In the Wake
Lisa Kron examines the toll that politics takes on the personal.
Mon Nov 1 2010
Photograph: Joan Marcus
Time Out Ratings :<strong>Rating: </strong>4/5
The morning after seeing In the Wake, don't be surprised if Lisa Kron's resolute, maddening, emotionally distraught and very familiar characters are still rumbling around in your head like the aftereffects of an intense dream. Kron dissects the life of Ellen (Marin Ireland), a politically passionate, left-leaning New Yorker who's rudely awakened by the first years of the new century in an astute and challenging play that scrutinizes American history with laser-beam precision.
White, middle-class Ellen works herself into piques of fury over the political state of the country, from the contested 2000 election and post-9/11 fearmongering to the invasion of Iraq and Bush's subsequent reelection. Although she recognizes her obsessive nature, Ellen doesn't realize how charmed a life she leads until it evaporates. She has a devoted partner in Danny (Michael Chernus) and an extended family with Danny's sister Kayla (Susan Pourfar) and her wife, Laurie (Danielle Skraastad), who live downstairs. But experimental filmmaker Amy (Jenny Bacon) pulls her heart in another direction. And Ellen's withdrawn relief-worker friend, Judy (Deirdre O'Connell), brings her mixed-race niece, Tessa (Miriam F. Glover), for an uncomfortable visit.
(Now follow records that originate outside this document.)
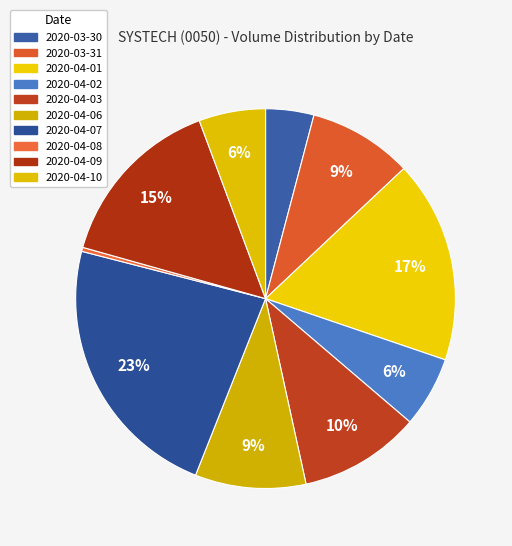

Which category has the smallest portion of the pie?

2020-04-08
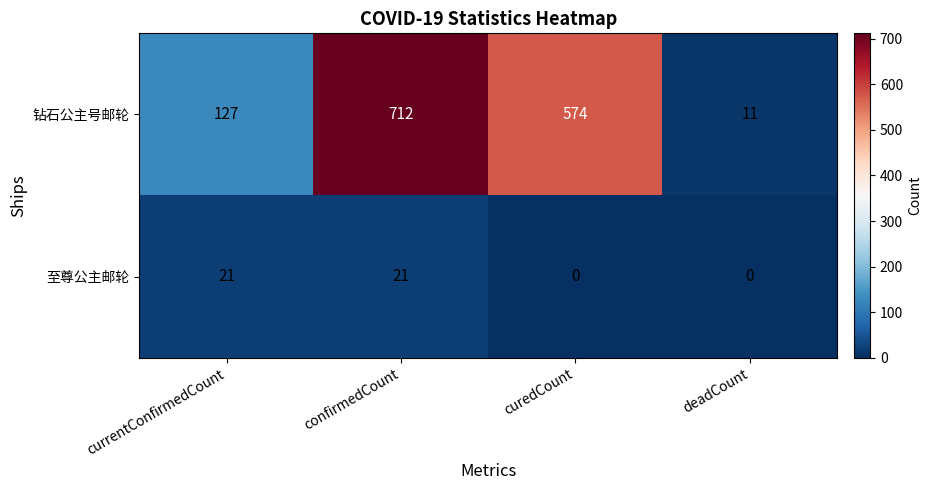

The 钻石公主号邮轮 series shows 11 at deadCount. True or false?

True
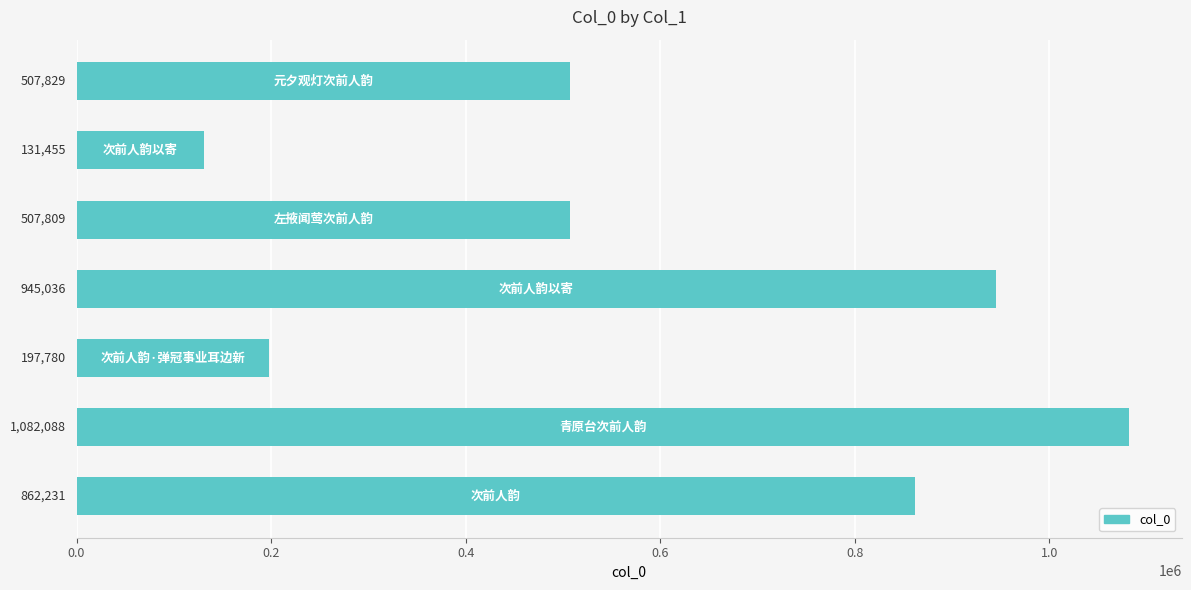

How many bars are there in total?

7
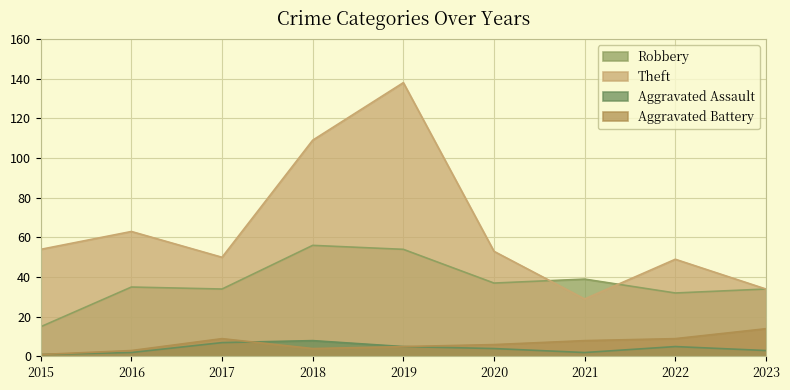

True or false: Aggravated Assault and Theft cross at least once.

False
Our protagonist can't see her own blind spot—in her politics or her personality—a point Kron repeatedly drills into her allegorical drama. Does Ellen represent the beleaguered left or the careless United States? She could be either, but in the hands of Ireland and director Leigh Silverman, she's a feverishly complex figure. Kron can slip into preachiness as she demonstrates that what's happening in the world trickles down to our relationships, but Silverman and her strong ensemble keep steadfast control of the debate.
Public Theater. By Lisa Kron. Dir. Leigh Silverman. With ensemble cast. 2hrs 45mins. One intermission.